Air Force Gen. John Hyten, commander of U.S. Strategic Command, said this week during a conference in La Vista, Neb., that the NNSA needs to resolve these issues by the end of the year to meet the Pentagon’s 2030 deadline for pit production. The 2019 NDAA requires agency Administrator Lisa Gordon-Hagerty to report to Congress about whether Los Alamos could handle the pit mission by itself. The report would be due 180 days after the NDAA becomes law.
The 2019 NDAA also:
- Rejects a Senate-backed plan to increase the NNSA’s autonomy from the secretary of energy.
- Calls on the NNSA administrator to conduct a wellness survey among employees of U.S. nuclear weapons laboratories.
- Orders the NNSA and the Pentagon to arrange swaps of civilian and military nuclear-weapons personnel.
- Orders the chair of the Nuclear Weapons Council — the undersecretary of defense for acquisition, technology, and logistics — to propose by Feb. 15 a way to better synchronize the schedules of NNSA nuclear warhead life-extension programs with development of the Pentagon’s next-generation delivery vehicles. That would include new cruise and ballistic missiles expected to be deployed in the late 2020s.
Congress is now away for its August recess.
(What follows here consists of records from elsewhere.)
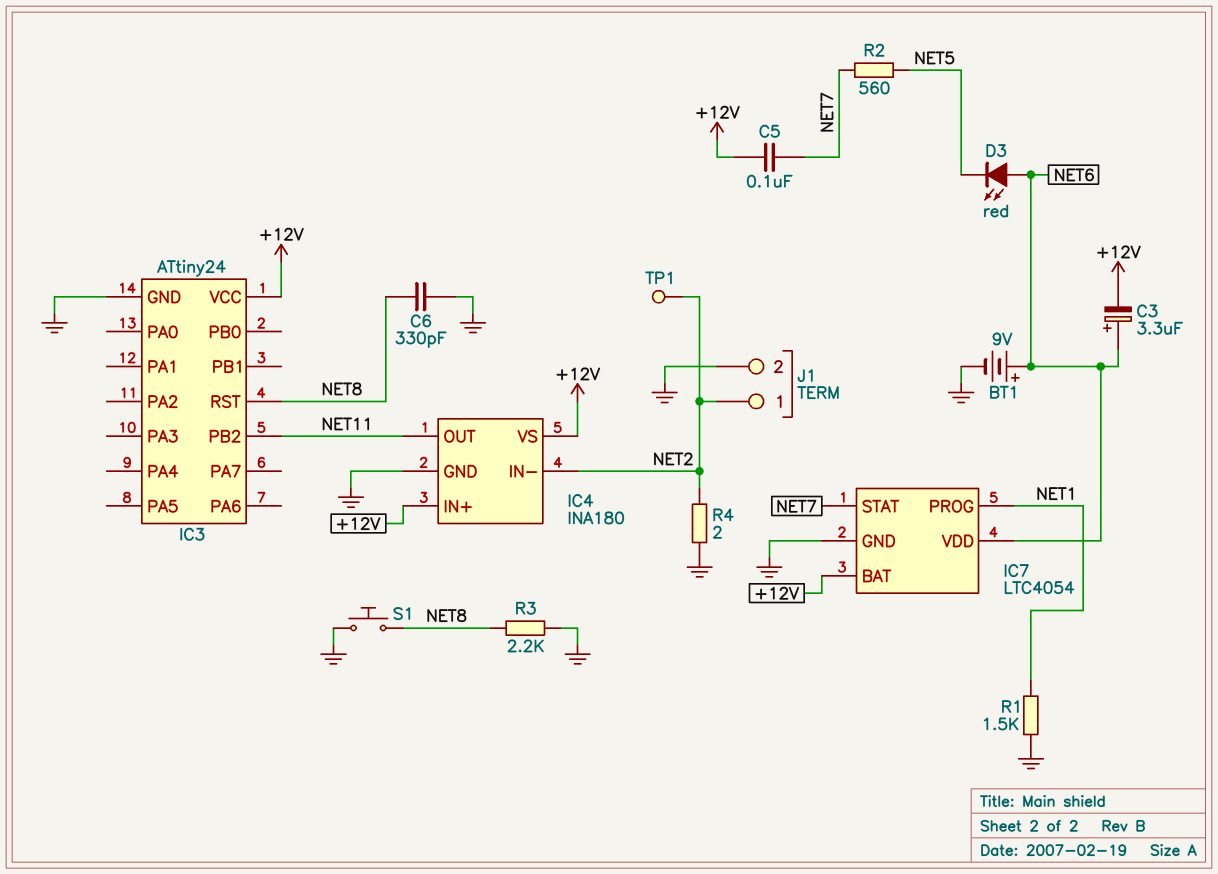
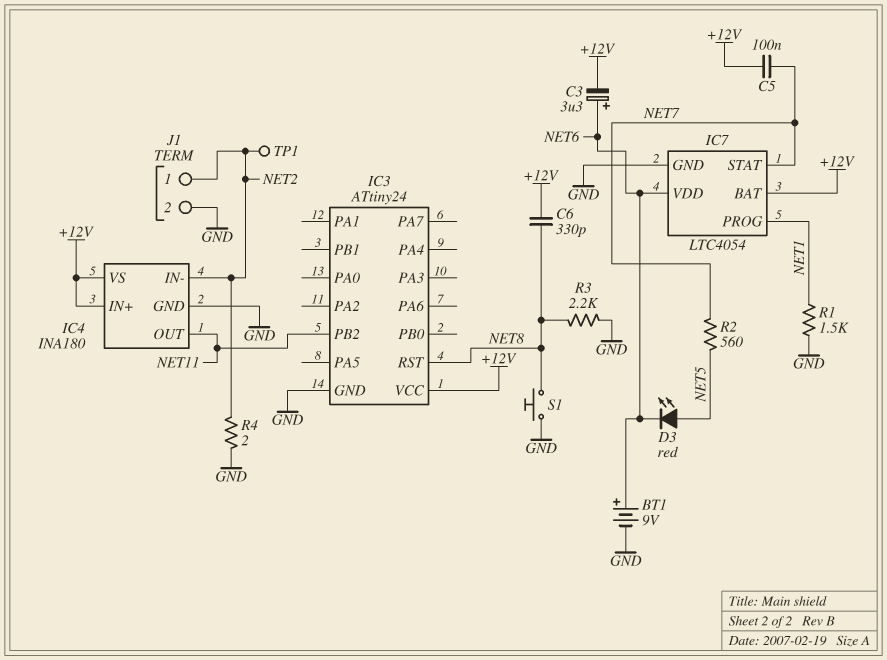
C6: 330pF (GND, NET8) -> 330pF (+12V, NET8)
D3: LED red (A NET6, K NET5) -> LED red (A NET5, K NET6)

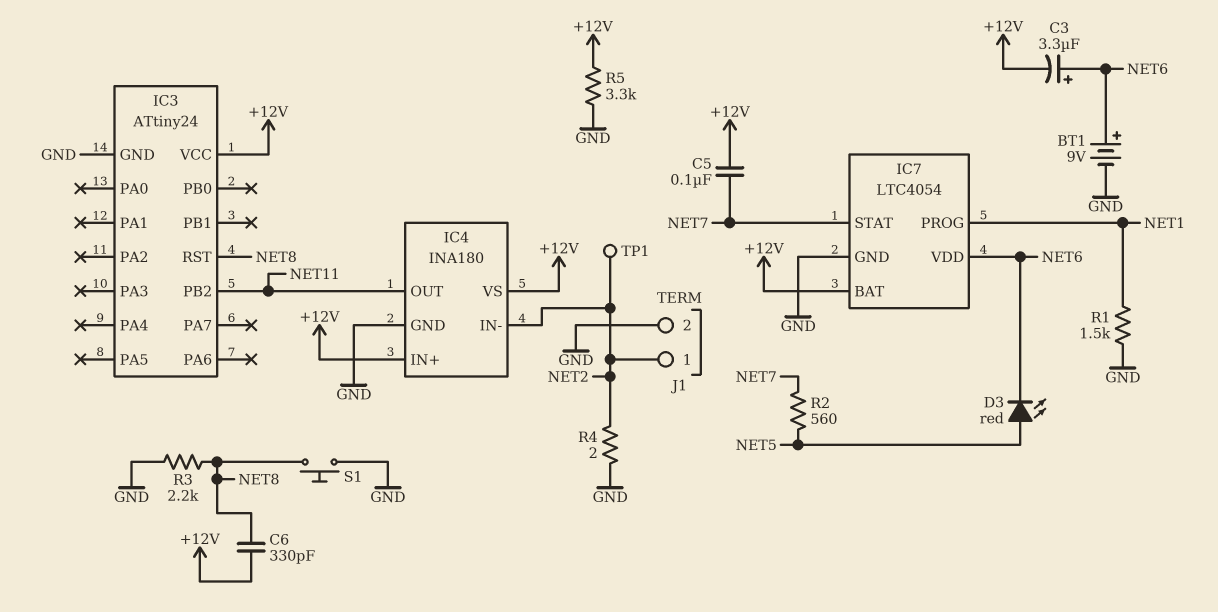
R5: none -> 3.3k (+12V, GND)

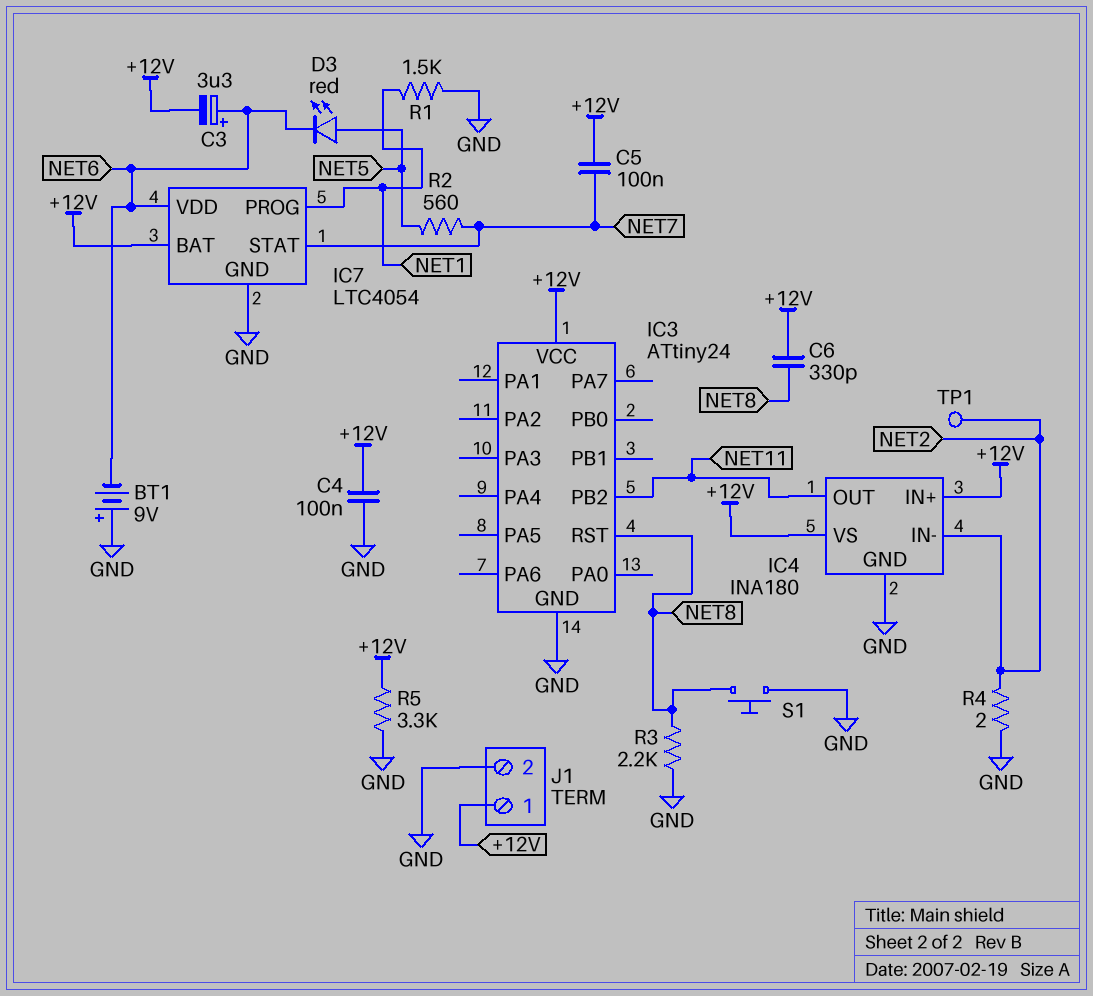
BT1: 9V (plus NET6, minus GND) -> 9V (plus GND, minus NET6)
C4: none -> 100nF (+12V, GND)
J1 pin 1: NET2 -> +12V

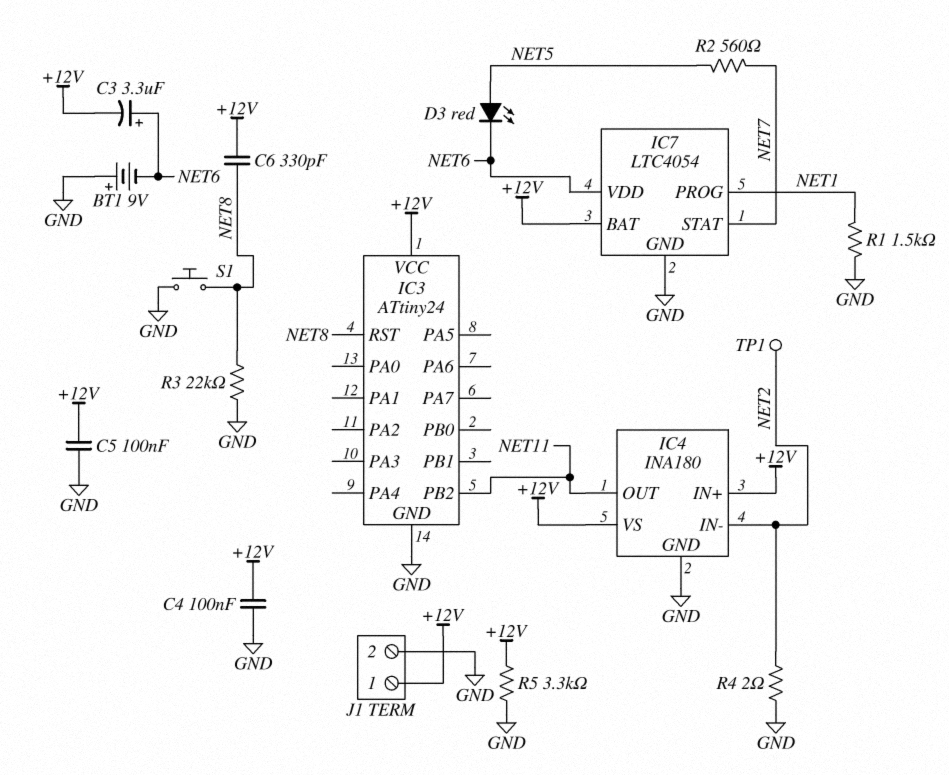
C5: 100nF (+12V, NET7) -> 100nF (+12V, GND)
R3: 2.2k (GND, NET8) -> 22k (GND, NET8)

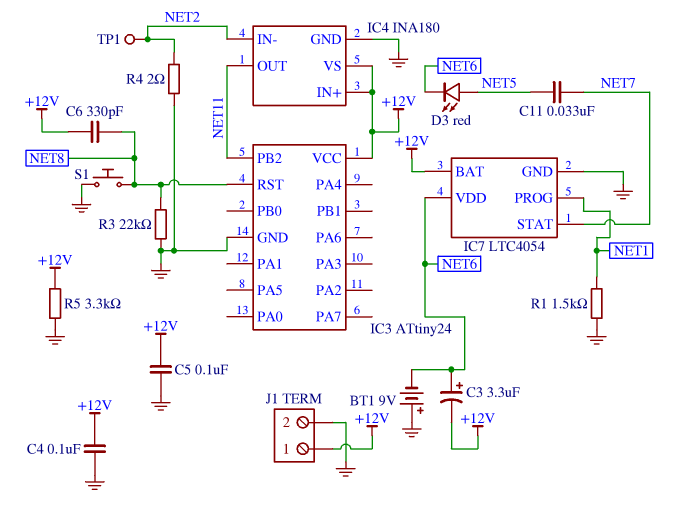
C11: none -> 33nF (NET5, NET7)
R2: 560 (NET5, NET7) -> none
The Senate will return Aug. 13 to work on appropriations bills, but that means little for the NNSA and the rest of the Department of Energy, with the House out until after Labor Day.
The House proposed a 2019 NNSA appropriation of more than $15 billion, while the Senate recommended just under $15 billion.
The so-called minibus appropriations bill that includes NNSA’s 2019 budget, and which would actually appropriate the funding the 2019 NDAA authorizes, was scheduled for final conference negotiations in mid-July. Those fell through and had not been rescheduled at deadline Friday. Both chambers of Congress must be present for a conference negotiation: the bicameral process that distills differing House and Senate bills into a compromise measure that can be signed into law.